### Consigne
Citez mot pour mot le passage de l'article sur les small et mid caps qui va de « Citons à ce » jusqu'à « depuis fin 2021. » inclus.

### Texte à lire
>>>
Faut-il revenir sur les smalls et mids caps ?

Publié le 18 septembre 2024 à 15h48

Arnaud Cayla    Temps de lecture 5 minutes

Commençons par un constat : le compartiment des Small et Mid Caps (SMIDS) ont entamé un cycle de sous-performance amorcé fin 2021 en zone euro et fin 2019 en France. Cette sous-performance semble s’être arrêté depuis fin juin en zone euro, ce qui n’est pas encore le cas en France (contexte politique oblige)

Malgré la phase récente, les petites et moyennes capitalisations surperforment très fortement les grandes capitalisations sur long terme. Cette classe d’actifs a donc toute sa place dans une allocation globale.

Nous vous proposons d’évoquer les causes récentes de cette sous-performance avant de faire un état des lieux, notamment en termes de valorisation.

Etudions dans un premier temps cette classe d’actifs à travers le prisme de la liquidité. Cette Notion souvent oubliée par les marchés financiers et ses intervenants, notamment dans le contexte que nous venons de connaître avec le plus violent resserrement monétaire en l’espace de 40 ans (+525 bp aux Etats-Unis et +450 bp en Europe) entre 2022 et fin 2023.

En économie, on a découvert ou plutôt redécouvert la thématique de la liquidité en 2008 notamment avec la faillite de Lehman Brothers et plus récemment celles de SVB, Silvergate Bank et Signature Bank en mars 2023.

Citons à ce titre Kevin warsh[1], membre de la réserve fédérale américaine de 2006 à 2011 qui disait en 2008 que fondamentalement « la liquidité c’est tout simplement la confiance des investisseurs dans une économie et dans un marché financier mais également la relation entre l’investissement et l’épargne ».

Et cette notion de liquidité prend donc tout son sens quand on s’aperçoit que la confiance dans cette classe d’actifs a été fortement érodée depuis deux ans, en témoigne les forts rachats sur les fonds et ETF SMIDS depuis deux ans. En prenant juste les deux plus gros fonds SMIDS de la place de Paris, on arrive à des rachats cumulés de 2 milliards€. En y ajoutant les ETF et tous les fonds européens, nous sommes bien évidemment à un montant très supérieur, signe d’une forte défiance et d’un sentiment négatif depuis fin 2021.

Néanmoins, ces flux négatifs semblent se tarir depuis la fin de l’été. Mieux, un début de souscription sur les ETFS SMIDS et les fonds se dessine depuis quelque mois. Le changement de politique monétaire de la part de la BCE en juin associé au discours de Jerôme Powell lors du symposium de la Fed à Jackson Hole qui a déclaré que le temps était venu pour la banque centrale américaine d’assouplir sa politique monétaire a eu le mérite de mettre en lumière la faible valorisation de cette classe d’actifs.
<<<
### Données fournies
>>>
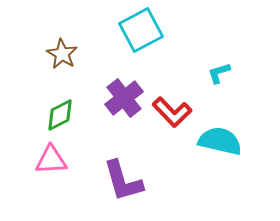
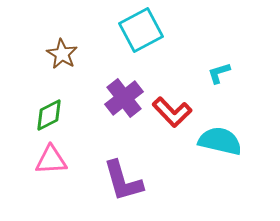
green diamond: moved 11 px left
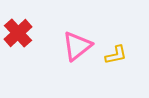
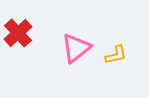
pink triangle: moved 1 px left, 2 px down
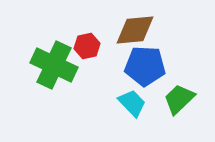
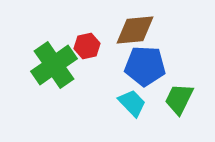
green cross: rotated 30 degrees clockwise
green trapezoid: rotated 20 degrees counterclockwise
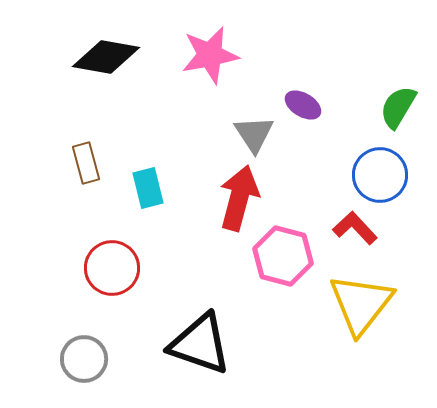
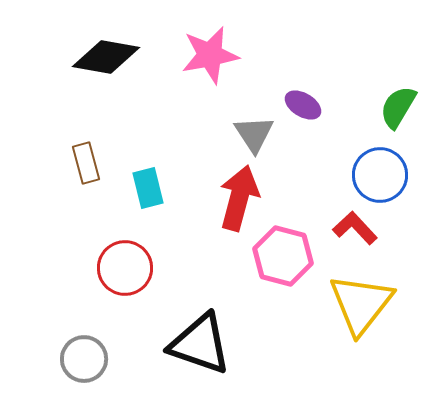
red circle: moved 13 px right
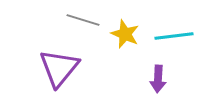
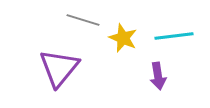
yellow star: moved 2 px left, 4 px down
purple arrow: moved 3 px up; rotated 12 degrees counterclockwise
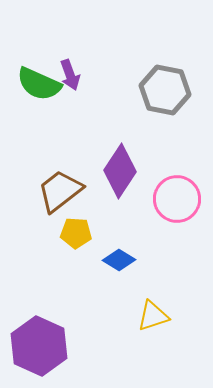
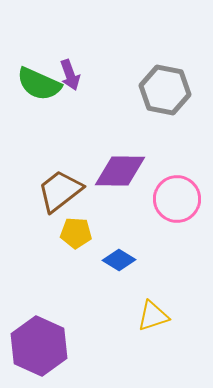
purple diamond: rotated 58 degrees clockwise
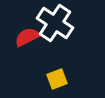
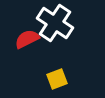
red semicircle: moved 2 px down
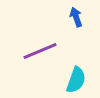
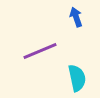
cyan semicircle: moved 1 px right, 2 px up; rotated 32 degrees counterclockwise
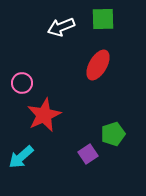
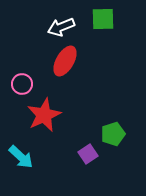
red ellipse: moved 33 px left, 4 px up
pink circle: moved 1 px down
cyan arrow: rotated 96 degrees counterclockwise
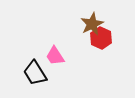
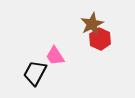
red hexagon: moved 1 px left, 1 px down
black trapezoid: rotated 60 degrees clockwise
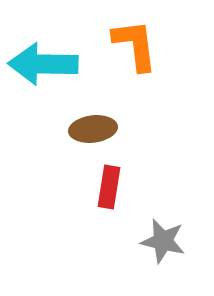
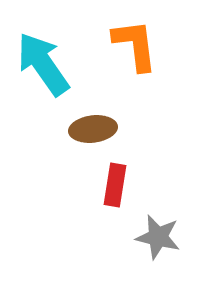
cyan arrow: rotated 54 degrees clockwise
red rectangle: moved 6 px right, 2 px up
gray star: moved 5 px left, 4 px up
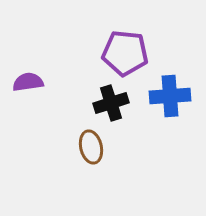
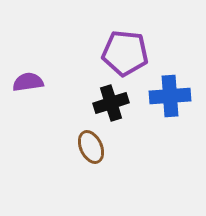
brown ellipse: rotated 12 degrees counterclockwise
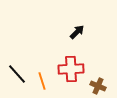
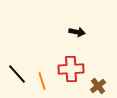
black arrow: rotated 56 degrees clockwise
brown cross: rotated 28 degrees clockwise
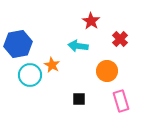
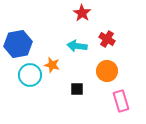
red star: moved 9 px left, 8 px up
red cross: moved 13 px left; rotated 14 degrees counterclockwise
cyan arrow: moved 1 px left
orange star: rotated 14 degrees counterclockwise
black square: moved 2 px left, 10 px up
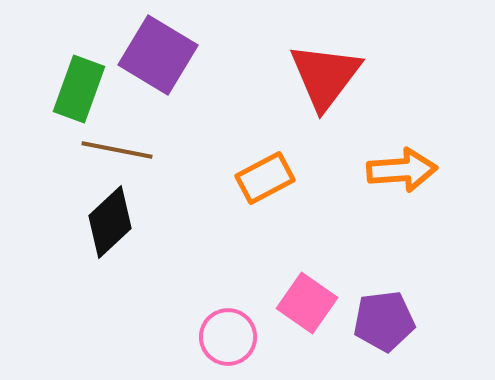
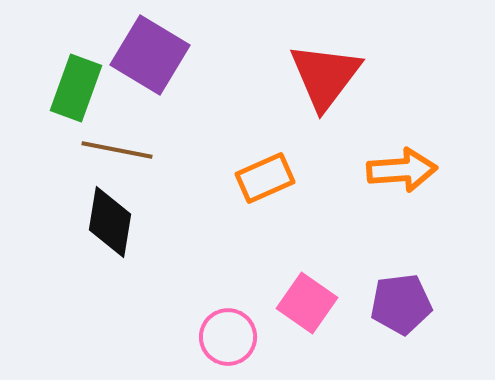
purple square: moved 8 px left
green rectangle: moved 3 px left, 1 px up
orange rectangle: rotated 4 degrees clockwise
black diamond: rotated 38 degrees counterclockwise
purple pentagon: moved 17 px right, 17 px up
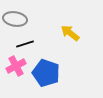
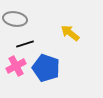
blue pentagon: moved 5 px up
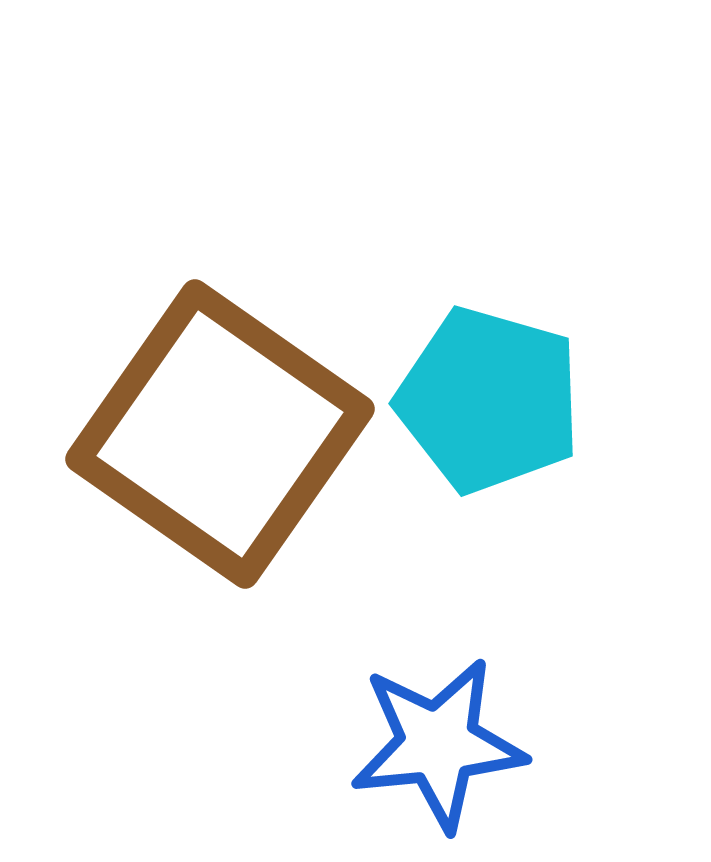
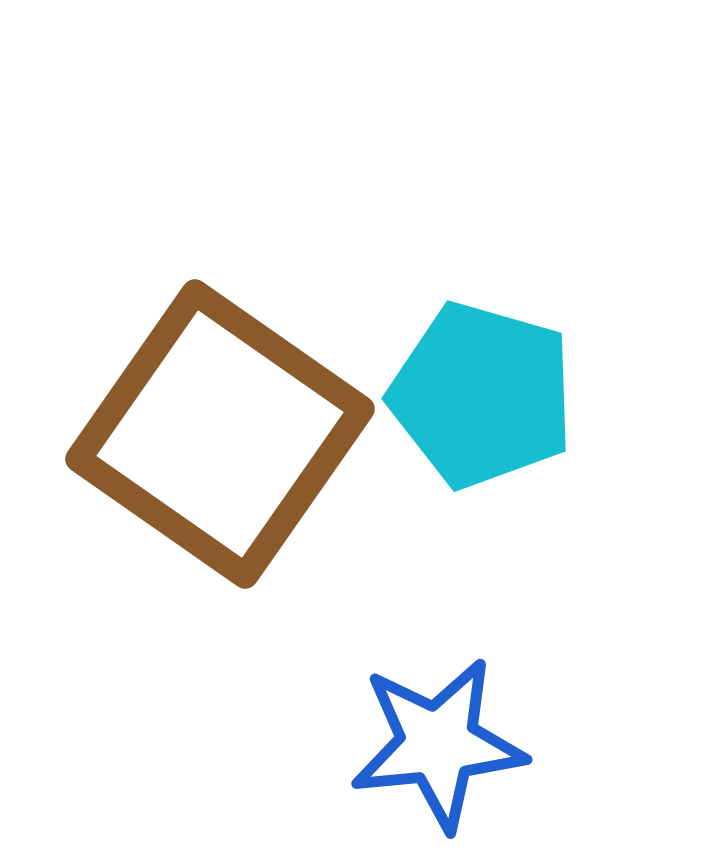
cyan pentagon: moved 7 px left, 5 px up
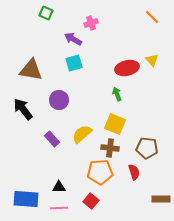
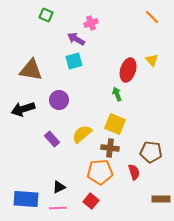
green square: moved 2 px down
purple arrow: moved 3 px right
cyan square: moved 2 px up
red ellipse: moved 1 px right, 2 px down; rotated 60 degrees counterclockwise
black arrow: rotated 70 degrees counterclockwise
brown pentagon: moved 4 px right, 4 px down
black triangle: rotated 24 degrees counterclockwise
pink line: moved 1 px left
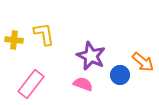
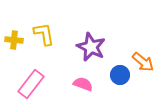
purple star: moved 9 px up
<<<
### Réponse
Citons à ce titre Kevin warsh[1], membre de la réserve fédérale américaine de 2006 à 2011 qui disait en 2008 que fondamentalement « la liquidité c’est tout simplement la confiance des investisseurs dans une économie et dans un marché financier mais également la relation entre l’investissement et l’épargne ».

Et cette notion de liquidité prend donc tout son sens quand on s’aperçoit que la confiance dans cette classe d’actifs a été fortement érodée depuis deux ans, en témoigne les forts rachats sur les fonds et ETF SMIDS depuis deux ans. En prenant juste les deux plus gros fonds SMIDS de la place de Paris, on arrive à des rachats cumulés de 2 milliards€. En y ajoutant les ETF et tous les fonds européens, nous sommes bien évidemment à un montant très supérieur, signe d’une forte défiance et d’un sentiment négatif depuis fin 2021.